Transcribe word for word the passage of the chat log about Parinfer and quotation marks that begins with "shaunlebron14:11:35" and ends with "in other domains?".

Text provided.
━━━━━━━━━━━━━━━━━━━━

I was surprised that parinfer didn't help me with "". Has there been discussions around that?

shaunlebron13:11:18

@maxt quotes are the bane of my work with parinfer

shaunlebron13:11:51

they simply cant be inferred like parens, because (a) multiline string conventions dont follow indentation rules and (b) quotes are non-directional so their contents can turn inside out if a single quote is typed behind them

maxt14:11:23

You're right, that's too bad 😞

shaunlebron14:11:56

i dont know how to fix it

shaunlebron14:11:29

if keyboards had directional quote keys, this wouldnt be a problem

shaunlebron14:11:36

imagine if we didnt have directional paren keys

maxt14:11:44

we'll just have to start writing qoutes like \`\` ''

maxt14:11:40

parinfer is not the only reason unidirectional quotes are poor

shaunlebron14:11:56

actually parinfer could handle them fine if it werent for semicolons

shaunlebron14:11:20

well parinfer could never infer quotes

shaunlebron14:11:35

but semicolons in strings or a single quote in comments actually break parinfer by causing intermediate states to be parsed by parinfer

shaunlebron14:11:42

by break i mean corrupt strings after quotes are typed one at a time

shaunlebron14:11:26

@maxt do you have any references on unidirectional quotes causing problems in other domains?

maxt14:11:45

No, sorry, I was mainly referring to that it makes it harder to read. Quotes where originally directed but that was simplified with the advent of the typewriter (well, I don't have a referrence for that either simple_smile ) In addition to that I've experienced many syntax-highlight errors in editors which probably could have been made less severe if it wasn't for the even/uneven issue

shaunlebron15:11:19

alright thanks

chrisoakman16:11:18

@onetom: before Parinfer I wrote Clojure like a caveman; manually closing parens and indenting everything by hand

chrisoakman16:11:15

that never bothered me, but it did seem to bother other Clojure developers who watched me 😉

chrisoakman16:11:33

now seems sort of crazy to write any Clojure without Parinfer

onetom16:11:25

but u had some matching paren indicator or how could u stand it? simple_smile

snoe17:11:05

maybe we can bind some keys to open and close quote to indicate to parinfer our intention and it rewrites them to the unidirectional "

━━━━━━━━━━━━━━━━━━━━

Data listing.
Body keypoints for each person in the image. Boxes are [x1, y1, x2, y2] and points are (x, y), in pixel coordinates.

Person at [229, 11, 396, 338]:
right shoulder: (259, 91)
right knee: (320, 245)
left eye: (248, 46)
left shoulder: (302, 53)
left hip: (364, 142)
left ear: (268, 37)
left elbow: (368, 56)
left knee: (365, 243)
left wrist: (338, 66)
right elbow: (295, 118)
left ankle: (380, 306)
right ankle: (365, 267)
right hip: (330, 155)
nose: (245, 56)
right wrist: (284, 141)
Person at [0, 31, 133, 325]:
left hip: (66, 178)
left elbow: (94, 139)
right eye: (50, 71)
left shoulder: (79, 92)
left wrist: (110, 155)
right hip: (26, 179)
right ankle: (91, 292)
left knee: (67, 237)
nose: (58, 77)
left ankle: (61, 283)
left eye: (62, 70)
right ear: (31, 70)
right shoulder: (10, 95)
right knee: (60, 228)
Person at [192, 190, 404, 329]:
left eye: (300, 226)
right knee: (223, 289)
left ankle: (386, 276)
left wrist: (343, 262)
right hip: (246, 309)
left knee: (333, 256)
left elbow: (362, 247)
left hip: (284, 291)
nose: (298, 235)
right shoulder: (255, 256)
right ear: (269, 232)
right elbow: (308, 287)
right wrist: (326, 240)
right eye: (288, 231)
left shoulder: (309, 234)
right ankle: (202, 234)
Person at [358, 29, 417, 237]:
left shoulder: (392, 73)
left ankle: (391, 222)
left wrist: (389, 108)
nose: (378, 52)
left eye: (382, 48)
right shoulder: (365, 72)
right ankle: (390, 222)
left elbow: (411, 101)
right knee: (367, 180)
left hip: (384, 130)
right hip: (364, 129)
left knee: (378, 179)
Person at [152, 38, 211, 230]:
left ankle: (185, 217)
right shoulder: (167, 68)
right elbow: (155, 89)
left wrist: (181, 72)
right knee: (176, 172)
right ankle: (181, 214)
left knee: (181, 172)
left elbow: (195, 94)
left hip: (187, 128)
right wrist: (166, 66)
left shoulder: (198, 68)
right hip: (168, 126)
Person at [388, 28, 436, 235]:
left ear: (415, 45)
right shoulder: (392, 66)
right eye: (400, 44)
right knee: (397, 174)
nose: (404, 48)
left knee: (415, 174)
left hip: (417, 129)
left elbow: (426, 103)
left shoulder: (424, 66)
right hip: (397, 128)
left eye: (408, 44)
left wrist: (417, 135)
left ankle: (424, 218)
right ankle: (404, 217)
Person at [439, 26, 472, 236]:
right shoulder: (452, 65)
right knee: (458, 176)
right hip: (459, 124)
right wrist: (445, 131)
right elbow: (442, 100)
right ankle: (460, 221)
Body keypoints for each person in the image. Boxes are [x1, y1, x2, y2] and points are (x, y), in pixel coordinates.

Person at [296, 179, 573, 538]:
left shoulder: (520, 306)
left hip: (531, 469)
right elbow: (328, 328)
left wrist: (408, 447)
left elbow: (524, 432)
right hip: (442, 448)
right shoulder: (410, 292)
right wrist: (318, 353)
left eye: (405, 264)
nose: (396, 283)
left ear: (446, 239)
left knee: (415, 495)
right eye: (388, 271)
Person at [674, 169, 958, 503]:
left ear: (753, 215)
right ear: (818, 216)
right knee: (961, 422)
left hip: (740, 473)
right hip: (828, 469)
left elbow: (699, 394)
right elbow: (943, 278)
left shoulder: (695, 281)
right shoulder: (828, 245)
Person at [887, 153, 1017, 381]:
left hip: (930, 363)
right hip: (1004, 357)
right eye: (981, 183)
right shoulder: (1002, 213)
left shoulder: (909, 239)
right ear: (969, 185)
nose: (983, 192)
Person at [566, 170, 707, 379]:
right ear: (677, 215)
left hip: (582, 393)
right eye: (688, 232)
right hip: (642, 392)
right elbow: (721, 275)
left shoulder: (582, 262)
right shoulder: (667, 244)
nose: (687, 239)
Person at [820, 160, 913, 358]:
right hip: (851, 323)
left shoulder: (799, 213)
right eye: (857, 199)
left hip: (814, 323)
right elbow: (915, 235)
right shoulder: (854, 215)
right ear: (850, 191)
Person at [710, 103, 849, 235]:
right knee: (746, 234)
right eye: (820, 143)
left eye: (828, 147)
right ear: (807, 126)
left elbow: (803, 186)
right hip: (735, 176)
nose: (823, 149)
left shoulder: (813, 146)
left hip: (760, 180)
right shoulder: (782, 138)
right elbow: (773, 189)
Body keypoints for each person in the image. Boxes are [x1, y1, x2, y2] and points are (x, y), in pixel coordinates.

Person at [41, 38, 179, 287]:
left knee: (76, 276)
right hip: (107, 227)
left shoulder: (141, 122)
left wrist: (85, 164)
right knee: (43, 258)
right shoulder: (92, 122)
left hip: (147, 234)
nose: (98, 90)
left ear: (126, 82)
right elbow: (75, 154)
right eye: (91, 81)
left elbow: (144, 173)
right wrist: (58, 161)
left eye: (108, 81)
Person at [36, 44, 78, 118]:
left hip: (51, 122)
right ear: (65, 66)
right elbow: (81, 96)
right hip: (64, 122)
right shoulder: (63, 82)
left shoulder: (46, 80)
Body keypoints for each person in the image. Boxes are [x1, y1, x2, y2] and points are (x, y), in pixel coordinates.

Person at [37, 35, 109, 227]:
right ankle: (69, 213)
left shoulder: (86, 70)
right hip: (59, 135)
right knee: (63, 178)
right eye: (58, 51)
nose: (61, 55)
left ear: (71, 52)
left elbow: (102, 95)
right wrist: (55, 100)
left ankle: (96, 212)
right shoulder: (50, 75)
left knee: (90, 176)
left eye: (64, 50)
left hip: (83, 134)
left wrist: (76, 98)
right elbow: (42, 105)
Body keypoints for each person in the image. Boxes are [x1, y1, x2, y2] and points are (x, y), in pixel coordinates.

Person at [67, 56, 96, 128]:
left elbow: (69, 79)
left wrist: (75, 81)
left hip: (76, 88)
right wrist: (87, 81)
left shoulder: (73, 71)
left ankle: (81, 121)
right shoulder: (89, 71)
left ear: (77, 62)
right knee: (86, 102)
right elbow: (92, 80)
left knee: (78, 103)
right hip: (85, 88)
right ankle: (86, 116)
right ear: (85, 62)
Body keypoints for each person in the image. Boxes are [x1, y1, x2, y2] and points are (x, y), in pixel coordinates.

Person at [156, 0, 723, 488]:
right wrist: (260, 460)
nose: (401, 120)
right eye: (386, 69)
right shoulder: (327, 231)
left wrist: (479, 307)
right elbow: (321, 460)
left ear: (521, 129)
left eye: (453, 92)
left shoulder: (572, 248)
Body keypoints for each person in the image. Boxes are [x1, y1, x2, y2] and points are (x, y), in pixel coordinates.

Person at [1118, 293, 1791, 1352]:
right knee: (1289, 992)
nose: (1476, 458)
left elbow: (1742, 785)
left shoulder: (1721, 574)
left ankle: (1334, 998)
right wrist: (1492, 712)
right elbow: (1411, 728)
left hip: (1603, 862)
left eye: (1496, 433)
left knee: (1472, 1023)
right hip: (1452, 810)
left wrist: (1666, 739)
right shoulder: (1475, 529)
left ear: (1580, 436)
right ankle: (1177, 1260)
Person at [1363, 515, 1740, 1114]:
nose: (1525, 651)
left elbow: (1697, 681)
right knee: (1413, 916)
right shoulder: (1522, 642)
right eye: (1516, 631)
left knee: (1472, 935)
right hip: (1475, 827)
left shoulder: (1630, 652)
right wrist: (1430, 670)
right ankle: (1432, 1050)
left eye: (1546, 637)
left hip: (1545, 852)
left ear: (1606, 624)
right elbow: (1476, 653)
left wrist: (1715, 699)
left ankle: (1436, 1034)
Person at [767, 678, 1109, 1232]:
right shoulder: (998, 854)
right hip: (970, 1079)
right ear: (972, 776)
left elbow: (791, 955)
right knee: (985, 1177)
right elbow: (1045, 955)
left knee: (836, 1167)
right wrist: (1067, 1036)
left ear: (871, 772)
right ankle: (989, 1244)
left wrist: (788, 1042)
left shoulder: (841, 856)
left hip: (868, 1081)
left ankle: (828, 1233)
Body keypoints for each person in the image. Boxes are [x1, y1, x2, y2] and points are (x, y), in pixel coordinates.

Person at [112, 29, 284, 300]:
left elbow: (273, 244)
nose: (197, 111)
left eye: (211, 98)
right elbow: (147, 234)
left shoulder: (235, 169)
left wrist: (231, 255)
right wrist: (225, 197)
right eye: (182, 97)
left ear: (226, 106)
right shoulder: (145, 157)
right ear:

━━━━━━━━━━━━━━━━━━━━

Answer to this problem.
shaunlebron14:11:35

but semicolons in strings or a single quote in comments actually break parinfer by causing intermediate states to be parsed by parinfer

shaunlebron14:11:42

by break i mean corrupt strings after quotes are typed one at a time

shaunlebron14:11:26

@maxt do you have any references on unidirectional quotes causing problems in other domains?